Hello folks! I was hoping you could help me with this issue/question:
For this particular use case, I need to process “bursts” of messages, typically ranging from a single message to low thousands of messages. Two interesting characteristics of these bursts are:
- They are unpredictable in when they will arrive. We don’t get them at once, so we don’t know when the last message came.
- Due to downstream API rate limiting, we can only process one message at a time, and maybe even with some delay in between.
I decided to use a Temporal workflow to process these messages. My current idea is:
- Use a “long-running” “singleton” Temporal workflow to process messages.
- Use signals to send messages to the workflow.
- Have a sufficiently long timer to identify when the workflow stops receiving messages and finish it successfully when that happens.
- Use the
SignalWithStartWorkflow
API to send messages to an open/running workflow or start a new one otherwise. I’d need a “fixed” workflow ID to make the API work properly and set the workflow ID reuse policy to allow duplicates.
Here’s some example code to illustrate my approach:
package example
import (
"context"
"go.temporal.io/api/enums/v1"
"go.temporal.io/sdk/client"
"go.temporal.io/sdk/workflow"
"time"
)
// Workflow & activity implementation
func MessageProcessingWorkflow(ctx workflow.Context) error {
signalChannel := workflow.GetSignalChannel(ctx, "message_signal")
var err error
inactive := false
for {
selector := workflow.NewSelector(ctx)
timerCtx, cancelTimerCtx := workflow.WithCancel(ctx)
inactivityTimer := workflow.NewTimer(timerCtx, time.Minute)

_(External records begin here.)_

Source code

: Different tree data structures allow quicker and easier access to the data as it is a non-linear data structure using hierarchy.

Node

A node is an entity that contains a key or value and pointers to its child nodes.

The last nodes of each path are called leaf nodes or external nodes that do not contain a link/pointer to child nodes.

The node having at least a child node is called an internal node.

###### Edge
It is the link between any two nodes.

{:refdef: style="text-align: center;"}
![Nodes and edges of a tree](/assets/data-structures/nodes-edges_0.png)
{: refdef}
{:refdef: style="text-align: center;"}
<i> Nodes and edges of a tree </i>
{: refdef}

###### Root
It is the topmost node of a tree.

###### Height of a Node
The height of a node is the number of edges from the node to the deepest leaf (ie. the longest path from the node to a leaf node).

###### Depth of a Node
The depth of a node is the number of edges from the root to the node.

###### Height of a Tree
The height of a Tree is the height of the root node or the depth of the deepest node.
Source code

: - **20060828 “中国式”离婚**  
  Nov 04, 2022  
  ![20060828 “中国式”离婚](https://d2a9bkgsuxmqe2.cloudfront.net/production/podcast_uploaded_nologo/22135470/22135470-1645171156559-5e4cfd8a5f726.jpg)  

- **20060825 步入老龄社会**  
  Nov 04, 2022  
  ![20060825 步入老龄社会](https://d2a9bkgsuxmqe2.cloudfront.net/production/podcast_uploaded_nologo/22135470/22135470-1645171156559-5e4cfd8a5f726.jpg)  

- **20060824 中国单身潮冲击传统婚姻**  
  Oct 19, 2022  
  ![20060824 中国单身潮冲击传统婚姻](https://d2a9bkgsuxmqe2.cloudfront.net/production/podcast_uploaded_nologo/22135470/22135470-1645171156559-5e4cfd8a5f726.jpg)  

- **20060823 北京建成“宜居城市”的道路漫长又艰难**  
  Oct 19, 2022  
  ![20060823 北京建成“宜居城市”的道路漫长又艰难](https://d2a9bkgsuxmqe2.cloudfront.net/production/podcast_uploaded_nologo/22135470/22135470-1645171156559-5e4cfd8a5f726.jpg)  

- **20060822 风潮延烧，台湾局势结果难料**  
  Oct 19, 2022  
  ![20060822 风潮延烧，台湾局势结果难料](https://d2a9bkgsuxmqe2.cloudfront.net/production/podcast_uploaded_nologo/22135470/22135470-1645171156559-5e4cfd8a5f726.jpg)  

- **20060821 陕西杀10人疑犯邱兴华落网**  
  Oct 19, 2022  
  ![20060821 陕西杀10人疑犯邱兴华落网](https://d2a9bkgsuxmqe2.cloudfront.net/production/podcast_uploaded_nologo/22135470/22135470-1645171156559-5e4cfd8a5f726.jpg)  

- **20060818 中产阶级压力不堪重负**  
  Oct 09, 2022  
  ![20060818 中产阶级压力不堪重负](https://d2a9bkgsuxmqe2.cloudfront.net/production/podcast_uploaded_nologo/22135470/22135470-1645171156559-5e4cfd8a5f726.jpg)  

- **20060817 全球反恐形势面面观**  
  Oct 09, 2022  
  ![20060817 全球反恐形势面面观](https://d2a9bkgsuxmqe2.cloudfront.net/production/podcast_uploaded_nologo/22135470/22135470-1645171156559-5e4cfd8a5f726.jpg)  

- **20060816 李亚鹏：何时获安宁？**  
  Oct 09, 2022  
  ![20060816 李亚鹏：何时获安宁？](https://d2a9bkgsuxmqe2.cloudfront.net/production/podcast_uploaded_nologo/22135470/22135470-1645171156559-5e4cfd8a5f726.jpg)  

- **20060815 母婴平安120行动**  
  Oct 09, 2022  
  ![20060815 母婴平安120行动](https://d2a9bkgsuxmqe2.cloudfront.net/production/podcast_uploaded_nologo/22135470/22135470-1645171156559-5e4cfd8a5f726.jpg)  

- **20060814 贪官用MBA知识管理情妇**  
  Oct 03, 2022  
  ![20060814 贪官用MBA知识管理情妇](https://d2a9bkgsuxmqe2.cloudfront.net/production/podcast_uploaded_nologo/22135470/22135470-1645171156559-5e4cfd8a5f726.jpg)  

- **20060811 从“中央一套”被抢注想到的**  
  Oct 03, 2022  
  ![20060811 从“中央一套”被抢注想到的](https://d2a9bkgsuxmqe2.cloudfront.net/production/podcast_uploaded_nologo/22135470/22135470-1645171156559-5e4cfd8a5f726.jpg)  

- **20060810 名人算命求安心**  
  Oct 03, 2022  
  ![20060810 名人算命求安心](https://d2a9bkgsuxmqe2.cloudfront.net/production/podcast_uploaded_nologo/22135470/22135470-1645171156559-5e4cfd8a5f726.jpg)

selector.AddFuture(inactivityTimer, func(future workflow.Future) {
inactive = true
})
selector.AddReceive(signalChannel, func(channel workflow.ReceiveChannel, more bool) {
cancelTimerCtx()
var msg Message
channel.Receive(ctx, &msg)
err = workflow.ExecuteActivity(ctx, ProcessMessage, msg).Get(ctx, nil)
})
selector.Select(ctx)
// If the workflow is inactive for 1 minute, stop the workflow.
if inactive {
return err
}
}
}
func ProcessMessage(ctx context.Context, msg Message) error {
// ...
return nil
}
type Message struct {
// ...
}
// Example "starter"
func sendSignalToWorkflowOptionallyStartingIt(c client.Client) {
c.SignalWithStartWorkflow(
context.TODO(),
"singleton_messaging_processing_workflow",
"message_signal",
nil,
client.StartWorkflowOptions{
// ...
WorkflowIDReusePolicy: enums.WORKFLOW_ID_REUSE_POLICY_ALLOW_DUPLICATE,
},
MessageProcessingWorkflow,
)
}
Now, assuming this approach has some merit (please, let me know otherwise!), here’s my question:
Is it possible to miss signals during a (possibly) short time window where a workflow execution is finishing up, but the Temporal cluster isn’t yet made aware of that?
The sequence would be:
- The timer fires up.
- The workflow’s
selector.AddFuture
callback starts to execute. - Incoming message signal! At this point, the Temporal cluster doesn’t know the workflow will end before consuming the signal channel again, so I assume it will simply queue the message to this workflow run?
- Workflow finishes executing the callback, eventually finishing the whole workflow cleanly.
Did we lose the message? Is there a way to prevent this? Or is this approach fundamentally flawed?